Gartner recently predicted that API attacks will become the most-frequent attack vector by 2022.

Compromised APIs played a role in the SolarWinds attack last year, and companies including Facebook, Venmo, the US Postal Service, Equifax, Instagram, Amazon, PayPal and T-Mobile have all experienced API-related breaches.

Carielli recommended that data center cyber security managers refer to the OWASP Top 10 API to understand the possible issues and work with application owners and security teams to ensure that the right controls are in place.

"It’s not simply a matter of configuring your web application firewall," she said.

The application attack surface is also expanding dramatically.

Containers, micro-services, cloud functions – these technologies allow applications to be broken up into larger numbers of smaller pieces. As development cycles shorten, they change faster than ever before. In addition, the container model allows for the rapid scaling of applications.

"Containers often have very short lifespans – many are deployed for no more than a few minutes," Carielli said.

Hence, traditional security management approaches no longer work. She recommended that data center cyber security managers add container security monitoring tools to look for issues like permission changes and unexpected traffic flows.

A perfect storm

This past year and a half has been a "perfect storm" for cyber security, according to the Ernst & Young Global Information Security Survey released this summer.

More than three-quarters (77%) of companies said that they have seen an increase in the number of disruptive attacks over the last 12 months, up from 59% the year before, while 81% said that COVID-19 forced organizations to bypass cyber security processes.

As a result, just 9% of boards were extremely confident that the cyber security risks and mitigation measures presented to them could protect the organization from major cyber attacks – down from 20% last year.

As the scale, complexity, and severity of cyber attacks keep escalating – and nation states continue to offer safe havens for attackers – security managers will need to step up their game dramatically to keep up.

The top recommendation from security experts? Shift away from a perimeter-based security approach to a zero-trust strategy.

In May, US President Biden signed an executive order instructing the federal government to adopt zero trust and to require zero trust from external cloud service providers.

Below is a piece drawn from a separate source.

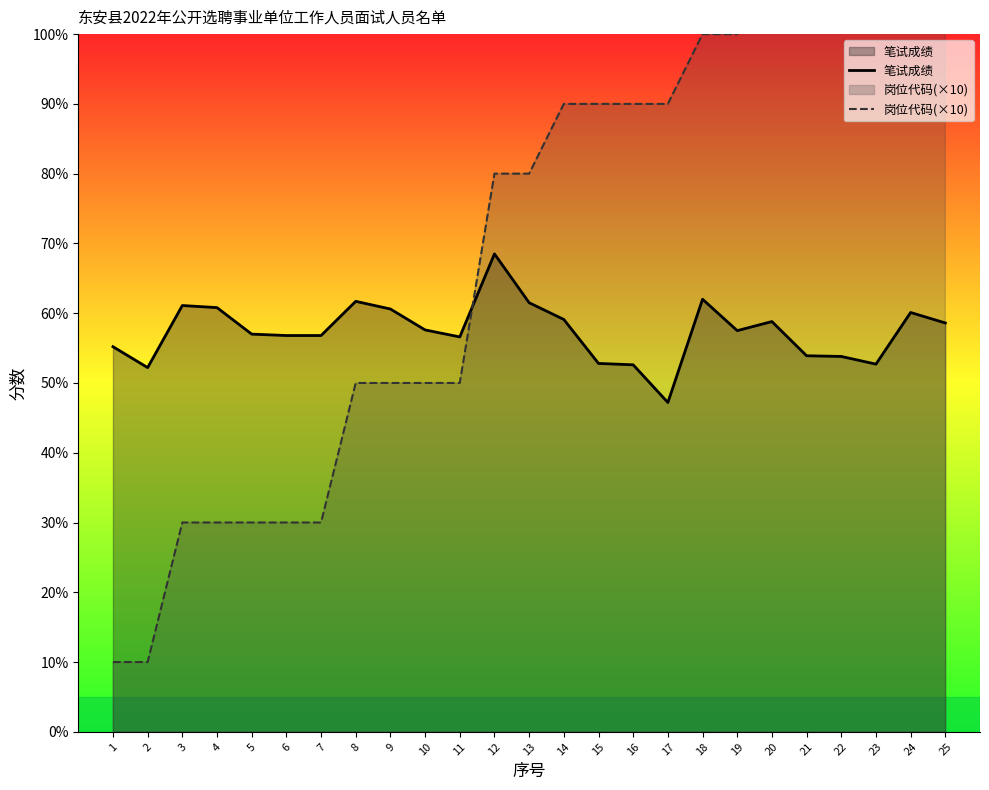

Does the chart have visible grid lines?

No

In a survey released by Microsoft in July, 96% of security decision-makers said that zero trust was critical to their organization’s success and 76% said that they were in the process of implementing it.

Zero trust addresses many of the issues created by the expanding attack surface. The approach can help secure devices, applications, communications, and remote users.

In an Osterman Research survey released last week, more than 90 percent of IT and security decision makers reported that their organization plans to deploy a zero trust architecture within multiple business units – or even enterprise-wide.

The respondents expect that the efficacy of their cyber security protections will double as a result.